*Provided data*.
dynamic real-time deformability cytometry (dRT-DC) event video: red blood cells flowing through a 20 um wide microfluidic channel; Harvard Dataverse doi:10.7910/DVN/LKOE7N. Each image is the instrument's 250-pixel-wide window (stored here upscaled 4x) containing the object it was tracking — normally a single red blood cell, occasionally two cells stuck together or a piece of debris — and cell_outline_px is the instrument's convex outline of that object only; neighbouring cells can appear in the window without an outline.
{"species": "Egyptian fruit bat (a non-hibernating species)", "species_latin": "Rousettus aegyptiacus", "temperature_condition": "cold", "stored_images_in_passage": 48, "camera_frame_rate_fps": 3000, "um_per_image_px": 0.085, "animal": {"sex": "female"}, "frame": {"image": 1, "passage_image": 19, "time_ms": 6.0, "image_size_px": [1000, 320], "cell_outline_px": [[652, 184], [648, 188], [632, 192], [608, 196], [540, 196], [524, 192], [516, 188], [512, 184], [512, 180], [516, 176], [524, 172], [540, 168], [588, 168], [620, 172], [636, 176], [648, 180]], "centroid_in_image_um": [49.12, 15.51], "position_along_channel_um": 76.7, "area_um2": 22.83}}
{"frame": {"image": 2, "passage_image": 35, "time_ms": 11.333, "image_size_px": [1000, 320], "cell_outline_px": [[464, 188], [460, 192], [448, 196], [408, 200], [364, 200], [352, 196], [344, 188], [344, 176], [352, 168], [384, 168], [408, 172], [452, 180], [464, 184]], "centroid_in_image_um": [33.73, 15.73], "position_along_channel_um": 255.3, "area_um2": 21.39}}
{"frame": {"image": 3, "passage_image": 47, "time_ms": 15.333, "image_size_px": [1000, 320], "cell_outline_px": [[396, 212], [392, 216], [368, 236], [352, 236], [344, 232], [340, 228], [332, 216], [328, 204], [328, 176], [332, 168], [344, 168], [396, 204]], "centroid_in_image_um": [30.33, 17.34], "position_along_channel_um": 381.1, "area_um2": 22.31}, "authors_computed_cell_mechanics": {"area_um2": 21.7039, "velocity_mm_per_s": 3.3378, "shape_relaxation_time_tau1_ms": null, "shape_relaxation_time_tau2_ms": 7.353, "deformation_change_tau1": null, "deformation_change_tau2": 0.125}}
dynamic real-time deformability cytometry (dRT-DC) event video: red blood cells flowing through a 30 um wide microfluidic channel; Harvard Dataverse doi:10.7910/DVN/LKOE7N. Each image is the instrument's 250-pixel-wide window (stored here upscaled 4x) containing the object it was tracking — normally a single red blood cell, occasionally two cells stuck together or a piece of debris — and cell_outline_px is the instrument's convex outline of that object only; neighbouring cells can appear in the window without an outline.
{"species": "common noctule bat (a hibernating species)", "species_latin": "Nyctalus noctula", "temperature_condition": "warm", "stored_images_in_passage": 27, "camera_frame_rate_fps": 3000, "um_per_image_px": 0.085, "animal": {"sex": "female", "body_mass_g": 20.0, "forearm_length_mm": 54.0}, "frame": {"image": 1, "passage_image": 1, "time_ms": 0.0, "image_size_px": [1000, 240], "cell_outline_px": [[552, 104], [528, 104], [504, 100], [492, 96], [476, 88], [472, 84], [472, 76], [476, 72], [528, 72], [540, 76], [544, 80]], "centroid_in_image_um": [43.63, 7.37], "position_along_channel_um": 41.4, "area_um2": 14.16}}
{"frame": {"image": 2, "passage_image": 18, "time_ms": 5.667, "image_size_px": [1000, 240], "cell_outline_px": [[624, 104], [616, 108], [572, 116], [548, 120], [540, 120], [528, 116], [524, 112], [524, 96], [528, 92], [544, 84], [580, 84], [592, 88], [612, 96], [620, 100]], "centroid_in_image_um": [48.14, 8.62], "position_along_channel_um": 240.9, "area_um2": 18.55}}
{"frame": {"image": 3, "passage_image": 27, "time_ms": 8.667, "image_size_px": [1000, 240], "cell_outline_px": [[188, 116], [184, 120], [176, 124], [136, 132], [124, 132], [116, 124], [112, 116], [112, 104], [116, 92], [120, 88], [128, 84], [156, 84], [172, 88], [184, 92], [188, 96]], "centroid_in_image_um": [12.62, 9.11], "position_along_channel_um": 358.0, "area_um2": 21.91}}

*Short task*. Take the entries above and transcribe them in full.

*Correct response*.
dynamic real-time deformability cytometry (dRT-DC) event video: red blood cells flowing through a 20 um wide microfluidic channel; Harvard Dataverse doi:10.7910/DVN/LKOE7N. Each image is the instrument's 250-pixel-wide window (stored here upscaled 4x) containing the object it was tracking — normally a single red blood cell, occasionally two cells stuck together or a piece of debris — and cell_outline_px is the instrument's convex outline of that object only; neighbouring cells can appear in the window without an outline.
{"species": "Egyptian fruit bat (a non-hibernating species)", "species_latin": "Rousettus aegyptiacus", "temperature_condition": "cold", "stored_images_in_passage": 48, "camera_frame_rate_fps": 3000, "um_per_image_px": 0.085, "animal": {"sex": "female"}, "frame": {"image": 1, "passage_image": 19, "time_ms": 6.0, "image_size_px": [1000, 320], "cell_outline_px": [[652, 184], [648, 188], [632, 192], [608, 196], [540, 196], [524, 192], [516, 188], [512, 184], [512, 180], [516, 176], [524, 172], [540, 168], [588, 168], [620, 172], [636, 176], [648, 180]], "centroid_in_image_um": [49.12, 15.51], "position_along_channel_um": 76.7, "area_um2": 22.83}}
{"frame": {"image": 2, "passage_image": 35, "time_ms": 11.333, "image_size_px": [1000, 320], "cell_outline_px": [[464, 188], [460, 192], [448, 196], [408, 200], [364, 200], [352, 196], [344, 188], [344, 176], [352, 168], [384, 168], [408, 172], [452, 180], [464, 184]], "centroid_in_image_um": [33.73, 15.73], "position_along_channel_um": 255.3, "area_um2": 21.39}}
{"frame": {"image": 3, "passage_image": 47, "time_ms": 15.333, "image_size_px": [1000, 320], "cell_outline_px": [[396, 212], [392, 216], [368, 236], [352, 236], [344, 232], [340, 228], [332, 216], [328, 204], [328, 176], [332, 168], [344, 168], [396, 204]], "centroid_in_image_um": [30.33, 17.34], "position_along_channel_um": 381.1, "area_um2": 22.31}, "authors_computed_cell_mechanics": {"area_um2": 21.7039, "velocity_mm_per_s": 3.3378, "shape_relaxation_time_tau1_ms": null, "shape_relaxation_time_tau2_ms": 7.353, "deformation_change_tau1": null, "deformation_change_tau2": 0.125}}
dynamic real-time deformability cytometry (dRT-DC) event video: red blood cells flowing through a 30 um wide microfluidic channel; Harvard Dataverse doi:10.7910/DVN/LKOE7N. Each image is the instrument's 250-pixel-wide window (stored here upscaled 4x) containing the object it was tracking — normally a single red blood cell, occasionally two cells stuck together or a piece of debris — and cell_outline_px is the instrument's convex outline of that object only; neighbouring cells can appear in the window without an outline.
{"species": "common noctule bat (a hibernating species)", "species_latin": "Nyctalus noctula", "temperature_condition": "warm", "stored_images_in_passage": 27, "camera_frame_rate_fps": 3000, "um_per_image_px": 0.085, "animal": {"sex": "female", "body_mass_g": 20.0, "forearm_length_mm": 54.0}, "frame": {"image": 1, "passage_image": 1, "time_ms": 0.0, "image_size_px": [1000, 240], "cell_outline_px": [[552, 104], [528, 104], [504, 100], [492, 96], [476, 88], [472, 84], [472, 76], [476, 72], [528, 72], [540, 76], [544, 80]], "centroid_in_image_um": [43.63, 7.37], "position_along_channel_um": 41.4, "area_um2": 14.16}}
{"frame": {"image": 2, "passage_image": 18, "time_ms": 5.667, "image_size_px": [1000, 240], "cell_outline_px": [[624, 104], [616, 108], [572, 116], [548, 120], [540, 120], [528, 116], [524, 112], [524, 96], [528, 92], [544, 84], [580, 84], [592, 88], [612, 96], [620, 100]], "centroid_in_image_um": [48.14, 8.62], "position_along_channel_um": 240.9, "area_um2": 18.55}}
{"frame": {"image": 3, "passage_image": 27, "time_ms": 8.667, "image_size_px": [1000, 240], "cell_outline_px": [[188, 116], [184, 120], [176, 124], [136, 132], [124, 132], [116, 124], [112, 116], [112, 104], [116, 92], [120, 88], [128, 84], [156, 84], [172, 88], [184, 92], [188, 96]], "centroid_in_image_um": [12.62, 9.11], "position_along_channel_um": 358.0, "area_um2": 21.91}}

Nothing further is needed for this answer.